On crie, on accourt, les badauds font cercle, on va chercher la police. La femme est toujours là, couchée par terre, le couteau à la main, et elle revient lentement à elle.

On lui demande ce qui s’est passé.

— Rien.

Et qu’est-ce qu’elle fait avec ce couteau ?

— Rien.

Et qu’est-ce que c’est que ce sang sur ses jupes ?

— C’est les poissons.

Elle se lève, jette le couteau et s’en va, pour aller se laver.

Mais voilà que, contre toute attente, la chose sous l’étal se met à crier. On va y voir et, sous un essaim de mouches, au milieu des entrailles et des têtes de poissons, on découvre le nouveau-né, on le dégage. On le confie d’office à une nourrice, la mère est arrêtée. Et comme elle ne fait aucune difficulté à avouer qu’elle aurait sûrement laissé crever le marmot, comme du reste les quatre précédents, on la traduit en justice, on la condamne pour infanticide réitéré et, quelques semaines plus tard, on lui coupe la tête en place de Grève.

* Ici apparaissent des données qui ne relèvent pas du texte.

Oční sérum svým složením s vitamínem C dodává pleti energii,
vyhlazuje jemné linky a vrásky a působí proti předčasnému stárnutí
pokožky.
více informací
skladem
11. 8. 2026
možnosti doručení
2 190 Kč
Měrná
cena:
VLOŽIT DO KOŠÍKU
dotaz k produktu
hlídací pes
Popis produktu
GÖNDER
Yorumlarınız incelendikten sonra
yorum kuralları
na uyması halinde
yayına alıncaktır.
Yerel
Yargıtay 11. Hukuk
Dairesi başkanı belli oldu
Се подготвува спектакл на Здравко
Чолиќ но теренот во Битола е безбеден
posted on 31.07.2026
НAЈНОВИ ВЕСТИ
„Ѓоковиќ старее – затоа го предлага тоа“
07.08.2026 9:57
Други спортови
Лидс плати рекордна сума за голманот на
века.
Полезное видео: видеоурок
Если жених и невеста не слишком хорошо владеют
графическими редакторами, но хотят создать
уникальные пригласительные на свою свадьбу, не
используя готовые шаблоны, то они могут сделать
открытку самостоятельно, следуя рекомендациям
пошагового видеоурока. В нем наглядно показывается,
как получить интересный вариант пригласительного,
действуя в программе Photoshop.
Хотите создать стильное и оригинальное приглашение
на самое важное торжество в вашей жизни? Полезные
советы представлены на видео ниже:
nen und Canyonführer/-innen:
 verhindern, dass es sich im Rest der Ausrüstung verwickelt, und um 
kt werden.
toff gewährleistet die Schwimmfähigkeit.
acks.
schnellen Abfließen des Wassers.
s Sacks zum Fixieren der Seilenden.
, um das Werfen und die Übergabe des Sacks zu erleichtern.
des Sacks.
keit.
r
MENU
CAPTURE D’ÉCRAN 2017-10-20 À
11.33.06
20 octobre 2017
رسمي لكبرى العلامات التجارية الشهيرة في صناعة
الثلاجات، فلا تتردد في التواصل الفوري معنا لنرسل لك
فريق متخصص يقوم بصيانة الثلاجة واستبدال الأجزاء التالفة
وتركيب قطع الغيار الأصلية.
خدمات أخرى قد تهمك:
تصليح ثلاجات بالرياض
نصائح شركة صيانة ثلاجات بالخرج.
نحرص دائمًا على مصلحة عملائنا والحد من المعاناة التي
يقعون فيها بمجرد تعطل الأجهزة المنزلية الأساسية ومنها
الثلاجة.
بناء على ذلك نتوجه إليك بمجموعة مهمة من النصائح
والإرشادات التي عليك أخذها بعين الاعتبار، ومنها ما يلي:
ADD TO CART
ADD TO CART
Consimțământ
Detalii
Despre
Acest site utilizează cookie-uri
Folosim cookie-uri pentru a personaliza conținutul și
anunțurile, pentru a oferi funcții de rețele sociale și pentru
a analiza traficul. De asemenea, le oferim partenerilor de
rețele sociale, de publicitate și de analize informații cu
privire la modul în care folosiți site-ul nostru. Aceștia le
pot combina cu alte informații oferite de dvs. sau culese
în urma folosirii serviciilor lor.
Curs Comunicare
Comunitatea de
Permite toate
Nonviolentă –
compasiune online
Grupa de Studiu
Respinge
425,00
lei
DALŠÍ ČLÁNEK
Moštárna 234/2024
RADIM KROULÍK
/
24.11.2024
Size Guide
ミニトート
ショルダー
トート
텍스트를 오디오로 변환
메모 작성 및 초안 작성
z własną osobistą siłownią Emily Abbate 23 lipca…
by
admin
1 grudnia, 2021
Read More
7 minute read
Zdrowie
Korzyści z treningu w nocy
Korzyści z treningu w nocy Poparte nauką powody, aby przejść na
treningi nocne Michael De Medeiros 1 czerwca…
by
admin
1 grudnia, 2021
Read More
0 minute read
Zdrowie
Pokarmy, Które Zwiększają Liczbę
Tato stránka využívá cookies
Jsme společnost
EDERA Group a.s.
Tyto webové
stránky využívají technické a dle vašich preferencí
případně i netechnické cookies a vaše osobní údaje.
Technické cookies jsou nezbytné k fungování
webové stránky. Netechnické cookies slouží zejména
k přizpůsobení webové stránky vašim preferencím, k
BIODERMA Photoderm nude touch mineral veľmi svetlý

Quand on avait comme Grenouille survécu à sa propre naissance au milieu des ordures, on ne se laissait pas facilement bousculer et prendre sa place en ce monde. […] Au cours de son enfance, il survécut à la rougeole, à la dysenterie, à la petite vérole, au choléra, à une chute de six mètres dans un puits et à une brûlure à l’eau bouillante de toute sa poitrine. Certes, il en garda des cicatrices, des crevasses et des escarres, ainsi qu’un pied quelque peu estropié qui le faisait boiter, mais il vécut. […]

Son corps n’avait besoin que d’un minimum de nourriture et de vêtements. Son âme n’avait besoin de rien. Les sentiments de sécurité, d’affection, de tendresse, d’amour, et toutes ces histoires qu’on prétend indispensables à un enfant, l’enfant Grenouille n’en avait que faire. Au contraire, il nous semble qu’il avait lui-même résolu de n’en avoir rien à faire dès le départ, tout simplement pour pouvoir vivre.